| 正文 |
配置了此方式后,可在第三方工具如idea等,通过配置的端口号访问hive。

(1）在 hive-site.xml 文件中添加如下配置信息

<!-- 指定存储元数据要连接的地址 -->
 <property>
 <name>hive.metastore.uris</name>
 <value>thrift://hadoop102:9083</value>
 </property>

(2）启动 metastore (元数据服务)

[atguigu@hadoop202 hive]$ hive --service metastore
效果: 2020-04-24 16:58:08: Starting Hive Metastore Server
注意: 启动后窗口不能再操作，需打开一个新的 shell 窗口做别的操作

前台启动的方式导致需要打开多个shell窗口，可以使用如下方式后台方式启动:
        nohup hive --service metastore 2>&1 &
nohup: 放在命令开头，表示不挂起,也就是关闭终端进程也继续保持运行状态
2>&1 : 表示将错误重定向到标准输出上
&: 放在命令结尾,表示后台运行

(3）启动 hive

[atguigu@hadoop202 hive]$ bin/hive

注意点
一旦配置了元数据服务的连接端口号,就必须先开启元数据服务才能访问hive, 否则报错:

hive> show databases;
效果: FAILED: HiveException java.lang.RuntimeException: Unable to instantiate org.apache.hadoop.hive.ql.metadata.SessionHiveMetaStoreClient

使用 JDBC 方式访问Hive

(1）在 hive-site.xml 文件中添加如下配置信息

<!-- 指定hiveserver2连接的host(主人)-->
 <property>
 <name>hive.server2.thrift.bind.host</name>
 <value>Hadoop2</value>
 </property>
 <!-- 指定hiveserver2连接的端口号-->
 <property>
 <name>hive.server2.thrift.port</name>
 <value>10000</value>
 </property>

（2）启动 hiveserver2服务（启动后需要多等待一会）

启动方式一:
bin/hiveserver2
启动方式二:
bin/hive --service hiveserver2

查看hiveservice2(10000)是否被占用，以判断服务是否起来
netstat -anop|grep 10000
杀死命令: kill -9 端口号

（3）启动 beeline 客户端

bin/beeline -u jdbc:hive2://hadoop102:10000 -n atguigu

（4）看到如下界面,成功

Connecting to jdbc:hive2://hadoop102:10000
Connected to: Apache Hive (version 3.1.2)
Driver: Hive JDBC (version 3.1.2)
Transaction isolation: TRANSACTION_REPEATABLE_READ
Beeline version 3.1.2 by Apache Hive
0: jdbc:hive2://hadoop102:10000>

注意点
hiveserver2是依赖于metatore(元数据服务)的，所以要先启动metatore服务。

Hive 常用交互命令

bin/hive -help

“-e”不进入 hive 的交互窗口执行 sql 语句
    bin/hive -e "select id from student;"

| 任务要求 |
根据上面的正文回答：
(a) hiveserver2 的连接端口号配置为多少？
(b) nohup 放在命令开头表示什么？
(c) 启动 hiveserver2 之前必须先启动哪个服务？

| 所给信息 |

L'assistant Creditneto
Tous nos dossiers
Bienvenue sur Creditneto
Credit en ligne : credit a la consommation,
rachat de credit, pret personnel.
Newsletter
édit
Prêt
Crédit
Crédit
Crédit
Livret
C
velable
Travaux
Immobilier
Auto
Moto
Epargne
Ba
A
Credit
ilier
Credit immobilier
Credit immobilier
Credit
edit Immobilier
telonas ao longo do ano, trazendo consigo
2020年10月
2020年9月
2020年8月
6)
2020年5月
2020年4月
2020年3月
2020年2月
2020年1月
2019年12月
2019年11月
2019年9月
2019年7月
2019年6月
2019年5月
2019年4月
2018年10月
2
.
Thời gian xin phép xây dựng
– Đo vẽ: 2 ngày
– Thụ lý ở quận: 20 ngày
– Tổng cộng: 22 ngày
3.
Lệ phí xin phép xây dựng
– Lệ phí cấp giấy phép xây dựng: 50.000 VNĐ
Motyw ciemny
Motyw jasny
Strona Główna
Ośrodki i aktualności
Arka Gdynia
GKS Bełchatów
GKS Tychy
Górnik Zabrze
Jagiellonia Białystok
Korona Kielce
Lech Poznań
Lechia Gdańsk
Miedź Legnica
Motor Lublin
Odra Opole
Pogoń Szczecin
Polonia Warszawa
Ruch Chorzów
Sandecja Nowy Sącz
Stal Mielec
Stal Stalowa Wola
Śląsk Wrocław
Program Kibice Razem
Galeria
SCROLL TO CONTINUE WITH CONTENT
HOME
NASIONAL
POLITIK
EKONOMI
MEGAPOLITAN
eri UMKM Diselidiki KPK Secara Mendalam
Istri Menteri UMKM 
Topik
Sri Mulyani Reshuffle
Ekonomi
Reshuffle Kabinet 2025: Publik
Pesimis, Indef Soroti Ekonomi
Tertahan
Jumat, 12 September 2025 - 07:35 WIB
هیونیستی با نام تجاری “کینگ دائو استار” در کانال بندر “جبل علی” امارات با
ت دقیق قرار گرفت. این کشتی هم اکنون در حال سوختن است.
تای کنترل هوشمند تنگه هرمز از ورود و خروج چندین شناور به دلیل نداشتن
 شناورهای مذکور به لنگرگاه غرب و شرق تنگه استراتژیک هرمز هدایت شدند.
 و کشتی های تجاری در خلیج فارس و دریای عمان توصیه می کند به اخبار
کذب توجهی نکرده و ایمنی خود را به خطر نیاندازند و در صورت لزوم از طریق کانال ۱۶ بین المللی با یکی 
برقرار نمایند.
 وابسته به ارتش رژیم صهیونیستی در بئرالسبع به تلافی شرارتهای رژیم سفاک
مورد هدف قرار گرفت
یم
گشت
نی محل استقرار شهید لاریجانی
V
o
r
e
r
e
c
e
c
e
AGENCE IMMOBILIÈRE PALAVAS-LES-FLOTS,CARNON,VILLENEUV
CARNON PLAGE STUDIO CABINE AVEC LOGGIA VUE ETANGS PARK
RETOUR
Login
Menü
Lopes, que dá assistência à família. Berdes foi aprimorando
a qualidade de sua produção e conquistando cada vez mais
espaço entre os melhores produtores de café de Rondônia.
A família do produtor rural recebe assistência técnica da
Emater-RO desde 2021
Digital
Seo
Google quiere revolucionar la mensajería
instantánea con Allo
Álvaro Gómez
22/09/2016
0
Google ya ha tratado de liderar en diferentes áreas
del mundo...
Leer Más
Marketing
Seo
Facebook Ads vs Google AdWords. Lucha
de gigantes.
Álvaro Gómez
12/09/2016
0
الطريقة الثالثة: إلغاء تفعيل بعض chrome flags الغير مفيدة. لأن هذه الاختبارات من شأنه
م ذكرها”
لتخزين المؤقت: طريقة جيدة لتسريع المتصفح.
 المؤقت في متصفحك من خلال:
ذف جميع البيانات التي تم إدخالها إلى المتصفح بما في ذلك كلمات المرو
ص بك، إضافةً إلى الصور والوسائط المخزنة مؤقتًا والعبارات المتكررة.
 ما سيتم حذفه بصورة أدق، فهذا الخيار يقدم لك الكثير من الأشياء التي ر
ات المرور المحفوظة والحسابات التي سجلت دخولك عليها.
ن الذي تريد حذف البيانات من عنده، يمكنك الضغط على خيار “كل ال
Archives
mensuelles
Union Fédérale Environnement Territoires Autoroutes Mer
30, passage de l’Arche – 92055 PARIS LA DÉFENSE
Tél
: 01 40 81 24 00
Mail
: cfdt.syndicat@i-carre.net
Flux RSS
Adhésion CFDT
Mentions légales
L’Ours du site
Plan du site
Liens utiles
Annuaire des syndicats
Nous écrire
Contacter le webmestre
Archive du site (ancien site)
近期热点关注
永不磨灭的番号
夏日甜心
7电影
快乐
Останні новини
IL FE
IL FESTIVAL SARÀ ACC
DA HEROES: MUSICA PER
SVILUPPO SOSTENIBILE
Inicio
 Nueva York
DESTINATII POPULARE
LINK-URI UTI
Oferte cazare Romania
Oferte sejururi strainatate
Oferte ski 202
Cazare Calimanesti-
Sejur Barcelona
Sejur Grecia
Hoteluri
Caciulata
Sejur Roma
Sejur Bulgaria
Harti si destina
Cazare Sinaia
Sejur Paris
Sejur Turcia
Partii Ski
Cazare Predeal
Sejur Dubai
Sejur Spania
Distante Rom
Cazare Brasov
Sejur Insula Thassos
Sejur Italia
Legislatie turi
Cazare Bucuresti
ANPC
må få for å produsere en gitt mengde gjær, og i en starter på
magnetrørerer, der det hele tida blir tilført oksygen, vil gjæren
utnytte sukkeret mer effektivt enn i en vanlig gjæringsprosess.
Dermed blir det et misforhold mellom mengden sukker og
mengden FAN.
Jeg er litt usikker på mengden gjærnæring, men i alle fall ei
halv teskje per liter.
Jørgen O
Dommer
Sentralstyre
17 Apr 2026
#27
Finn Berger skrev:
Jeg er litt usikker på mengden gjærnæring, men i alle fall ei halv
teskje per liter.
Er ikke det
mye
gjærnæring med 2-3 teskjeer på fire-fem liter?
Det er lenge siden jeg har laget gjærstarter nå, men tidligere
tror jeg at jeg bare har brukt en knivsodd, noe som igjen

| 任务答案 |
(a) 10000。
(b) 不挂起，即关闭终端后进程也继续保持运行状态。
(c) metastore（元数据服务）。